Some of the issues we ran into were as follows:

  1. Communication and pipeline. We had just been thrown together as a team the week before, so this meant hitting the ground running as this was also our first production as the full team.

  2. With this short of a period of production time, cut shorter by the location issues, we had to rely on our own internal testing. This felt very daunting as even with two of us on the production having a deeper experience with games due to our age, it still felt like a hit or miss situation. We had to rely on what the production members considered to be the fun elements, in this case the weird controls, and lean heavily into making that feel entertaining.

  3. Not giving the audio designer enough time. They did an amazing job, but they would have liked to be able to do more.


A few takeaways

  1. Always be on the lookout for overscoping. Even with a production this focused and tight scheduled we still had a scope that initially was too ambitious. Thankfully we quickly realized that any extended lore of the game would have to be cut.

  2. With a strong coherent theme, even a game where the core is very simple can provide a rich experience to the player.

  3. I’ve heard the phrase “chasing the fun” before. And this production certainly proved that right. The mix of the visual and auditory design with the weird and strange controls is a very strong combination that playtesters loved immediatly, and the experience is something we took with us into the next productions.


We only had a week to create this first minigame at DADIU ‘22. Since we were also plagued by the issues with the location we were assigned, including a lack of internet access, it meant that we spent the first three days focusing on brainstorming the theme for the game, and the different elements in it, as well as scope it down to what we thought would be manageable for the different roles to finish.

I focused on pushing for the ideas I felt had the most potential out of the ones we generated, and then on creating a simple core loop that could allow us to expand if time allowed.

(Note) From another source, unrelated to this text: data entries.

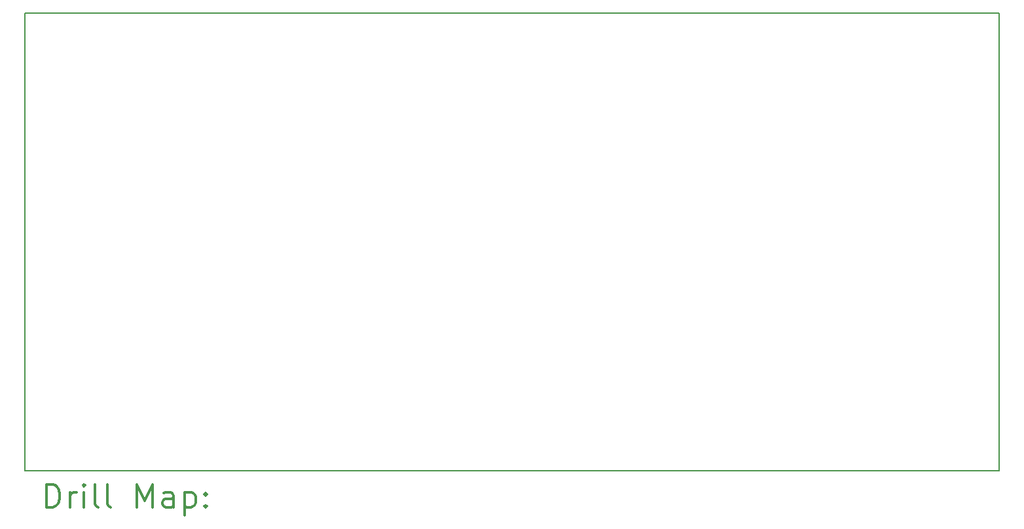
<source format=gbr>
%FSLAX45Y45*%
G04 Gerber Fmt 4.5, Leading zero omitted, Abs format (unit mm)*
G04 Created by KiCad (PCBNEW 5.1.5+dfsg1-2build2) date 2023-04-13 23:08:09*
%MOMM*%
%LPD*%
G04 APERTURE LIST*
%TA.AperFunction,Profile*%
%ADD10C,0.150000*%
%TD*%
%ADD11C,0.200000*%
%ADD12C,0.300000*%
G04 APERTURE END LIST*
D10*
X21150000Y-15070000D02*
X21150000Y-9150000D01*
X8550000Y-15070000D02*
X8550000Y-9150000D01*
X8550000Y-9150000D02*
X21150000Y-9150000D01*
X8550000Y-15070000D02*
X21150000Y-15070000D01*
D11*
D12*
X8828928Y-15543214D02*
X8828928Y-15243214D01*
X8900357Y-15243214D01*
X8943214Y-15257500D01*
X8971786Y-15286071D01*
X8986071Y-15314643D01*
X9000357Y-15371786D01*
X9000357Y-15414643D01*
X8986071Y-15471786D01*
X8971786Y-15500357D01*
X8943214Y-15528929D01*
X8900357Y-15543214D01*
X8828928Y-15543214D01*
X9128928Y-15543214D02*
X9128928Y-15343214D01*
X9128928Y-15400357D02*
X9143214Y-15371786D01*
X9157500Y-15357500D01*
X9186071Y-15343214D01*
X9214643Y-15343214D01*
X9314643Y-15543214D02*
X9314643Y-15343214D01*
X9314643Y-15243214D02*
X9300357Y-15257500D01*
X9314643Y-15271786D01*
X9328928Y-15257500D01*
X9314643Y-15243214D01*
X9314643Y-15271786D01*
X9500357Y-15543214D02*
X9471786Y-15528929D01*
X9457500Y-15500357D01*
X9457500Y-15243214D01*
X9657500Y-15543214D02*
X9628928Y-15528929D01*
X9614643Y-15500357D01*
X9614643Y-15243214D01*
X10000357Y-15543214D02*
X10000357Y-15243214D01*
X10100357Y-15457500D01*
X10200357Y-15243214D01*
X10200357Y-15543214D01*
X10471786Y-15543214D02*
X10471786Y-15386071D01*
X10457500Y-15357500D01*
X10428928Y-15343214D01*
X10371786Y-15343214D01*
X10343214Y-15357500D01*
X10471786Y-15528929D02*
X10443214Y-15543214D01*
X10371786Y-15543214D01*
X10343214Y-15528929D01*
X10328928Y-15500357D01*
X10328928Y-15471786D01*
X10343214Y-15443214D01*
X10371786Y-15428929D01*
X10443214Y-15428929D01*
X10471786Y-15414643D01*
X10614643Y-15343214D02*
X10614643Y-15643214D01*
X10614643Y-15357500D02*
X10643214Y-15343214D01*
X10700357Y-15343214D01*
X10728928Y-15357500D01*
X10743214Y-15371786D01*
X10757500Y-15400357D01*
X10757500Y-15486071D01*
X10743214Y-15514643D01*
X10728928Y-15528929D01*
X10700357Y-15543214D01*
X10643214Y-15543214D01*
X10614643Y-15528929D01*
X10886071Y-15514643D02*
X10900357Y-15528929D01*
X10886071Y-15543214D01*
X10871786Y-15528929D01*
X10886071Y-15514643D01*
X10886071Y-15543214D01*
X10886071Y-15357500D02*
X10900357Y-15371786D01*
X10886071Y-15386071D01*
X10871786Y-15371786D01*
X10886071Y-15357500D01*
X10886071Y-15386071D01*
M02*

</source>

Why did it end up being a puppet show on the stage of a puppet theater? It allowed us to keep things contained. The team had more CG artists than any other role and by having the stage and no gameplay or cutscenes outside of that area, the team could focus on populating the area with assets that looked like stage props visually and focus on creating an immersive setting.

From the initial planning on a whiteboard through greyboxing, we kept a focus on the planned elements of the background lore that would be produced. We drew heavily on inspiration from the Tim Burton style of story telling and visual language as this fit very well to our idea. Which meant the focus became on having a playful gothic style and placing our setting and characters in between the eerie and the whimsical.